Today, that family has access to 70 service bays staffed with about 20 technicians who do work ranging from chassis to glass, flooring to woodworking services. And the Tucson location also features the only RV-sized down-draft paint booth in the region.

“Our paint and body crew are true craftsmen,” Grady adds, noting that employees are provided preparatory training to become RVIA/RVDA certified. “We expect all Lazydays technicians to achieve certification within a short period of joining us.”

Thus far, seven technicians in the Tucson shop have become certified.

By learning the customer’s lifestyle and projected uses, Lazydays’ sales staff has had a front row seat to the changing world of RVs. That can be a challenging process, says Grady, especially with customers who seem to defy demographic categorization.

“Each one is unique and is given our full and undivided attention so we can understand their wants and needs,” he says. “We have a very patient sales process so we can spend the right amount of time getting to know each customer. Because of this, we do a great job of finding just the right coach for each customer, (which is) a key to our high rate of repeat and referral business.”

While these customers range through all ages, Grady acknowledges that he sees more young couples and young families today than in years past, as well as more customers in the Tucson area with active lifestyles that gravitate more toward toy haulers and fifth wheels.

Staying Tech-Savvy

Another evolution of the RV industry relates directly to the growing impact of technology.

Lazydays is counting on its parts and service departments to help propel its growth in the Arizona market. The company is looking to replicate the success of its Florida mega-dealership, which is the largest single-site RV dealership in the world.

“Growth in use of the Internet, of course, is the most profound change (in the industry), he says. “Lazydays web presence has been a strength for years and we continue to grow our capabilities in all areas of the Internet, especially social media.

“Consumers have never been more knowledgeable before they come to the dealership, which actually helps us,” he adds. “A big part of creating a great customer experience is ensuring our customers are as educated as possible about their RV and the RV lifestyle. As customers are coming to us better informed, we have more time to move beyond the basics and demonstrate the many ways in which Lazydays provides extra value to our customers.”

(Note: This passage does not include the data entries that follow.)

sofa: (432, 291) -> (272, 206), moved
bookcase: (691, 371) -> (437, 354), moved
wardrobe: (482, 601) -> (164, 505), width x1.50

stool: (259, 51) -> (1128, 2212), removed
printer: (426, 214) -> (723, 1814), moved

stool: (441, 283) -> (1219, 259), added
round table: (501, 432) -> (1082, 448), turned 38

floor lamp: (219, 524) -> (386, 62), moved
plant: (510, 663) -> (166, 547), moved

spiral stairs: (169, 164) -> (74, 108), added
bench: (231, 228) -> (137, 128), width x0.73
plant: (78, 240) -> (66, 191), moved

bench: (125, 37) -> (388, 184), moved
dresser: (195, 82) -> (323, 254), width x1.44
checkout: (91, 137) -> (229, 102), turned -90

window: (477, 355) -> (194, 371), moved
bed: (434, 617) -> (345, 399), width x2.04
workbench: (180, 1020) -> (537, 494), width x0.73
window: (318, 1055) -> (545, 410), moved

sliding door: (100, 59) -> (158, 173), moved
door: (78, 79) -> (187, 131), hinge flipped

While the company still utilizes traditional media like industry publications and newspapers, as well as television, billboard and radio spots; it also employs branded websites like its own Lazydays and BetterRVing websites and its BetterRVing magazine.

What remains the same, however, is the core experience of the customers. That, Grady says, will always mean the same thing:

“What is no different today is the pure joy our customers find in their RV journey,” he adds. “That is universal and is what keeps us excited.”